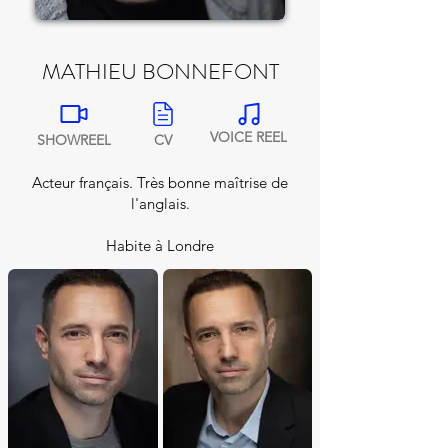
MATHIEU BONNEFONT
VOICE REEL
SHOWREEL
CV
Acteur français. Très bonne maîtrise de
l'anglais.
Habite à Londre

··········

Problem to work on ▸ An exact copy of the data is required, with the pictures excluded.

Result below ▸
MATHIEU BONNEFONT
VOICE REEL
SHOWREEL
CV
Acteur français. Très bonne maîtrise de
l'anglais.
Habite à Londre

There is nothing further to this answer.